03 DE MAIO DE 2023
MÁRIO CORSO
A (in)certeza que a natureza nos dá
O mundo mudou e levou as certezas. Quanto ao sexo, antes seria homem ou mulher e só. Foi a modernidade que trouxe essa confusão de siglas, que tantos ignoram ao que remete. Muitos sentem saudade do tempo em que pretensamente a natureza imperava, pois nela não haveria essas variações bizarras. Correto?
Mais ou menos. A natureza não é um porto seguro para nossas angústias classificatórias. Nela, não é incomum encontrar dois tipos de gênero masculino para um feminino. Ou seja, a mesma fêmea reproduz com dois machos de morfologia e, portanto, cargas genéticas distintas. A ave rufo (Calidris pugnax) exagerou e possui quatro sexos, um feminino e três variantes masculinas.
São muitas as possibilidades de arranjos. O pardal-de-pescoço-branco (Zonotrichia albicollis) é outro que possui quatro versões.
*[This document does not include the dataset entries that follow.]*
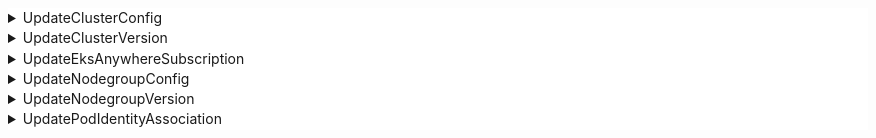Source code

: </summary></details>
<details><summary>
UpdateClusterConfig
</summary></details>
<details><summary>
UpdateClusterVersion
</summary></details>
<details><summary>
UpdateEksAnywhereSubscription
</summary></details>
<details><summary>
UpdateNodegroupConfig
</summary></details>
<details><summary>
UpdateNodegroupVersion
</summary></details>
<details><summary>
UpdatePodIdentityAssociation
</summary></details>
O máximo observado de gêneros para uma espécie são cinco. Quem leva o prêmio é um lagarto, o Uta stansburiana, com três versões de machos e duas de fêmeas. Os machos apresentam cores e estratégias reprodutivas marcadamente distintas. Não sei como eles entraram na arca de Noé, talvez os cinco, lado a lado.
Peixes e moluscos trocam de sexo atendendo a necessidades grupais. Quando há desequilíbrio, uma parte corrige mudando de sexo. No filme Jurassic Park, o descontrole que destrói o parque é fruto desta questão esquecida. Os cientistas projetaram geneticamente apenas machos, para evitar problemas. Estamos no território da ficção, mas seria naturalmente possível o desfecho do filme em que alguns machos viram fêmeas e se reproduzem.
Inúmeras espécies nascem hermafroditas - com características dos dois sexos. Também temos os ginandromorfos - onde um lado da simetria do corpo é macho e o outro é fêmea. Como nas abelhas, nos ratos-toupeiras, a maioria dos machos e fêmeas são sexualmente nulos.
O comportamento homossexual entre animais é bem documentado. Os leões, em nosso imaginário, ocupam um lugar de força e majestade. É estranho ver alguns com relações duradouras com outros machos. Entre os chimpanzés, são as fêmeas que podem fazer ligações da vida inteira.
Portanto, invocar a natureza para defender construções sociais de papéis de gênero carece de fundamento, é desconhecer a intrincada e incrível pluralidade dela. Deduz-se que o uso da palavra "antinatural", tendo visto a natureza polimórfica dos gêneros, biologicamente não faz sentido.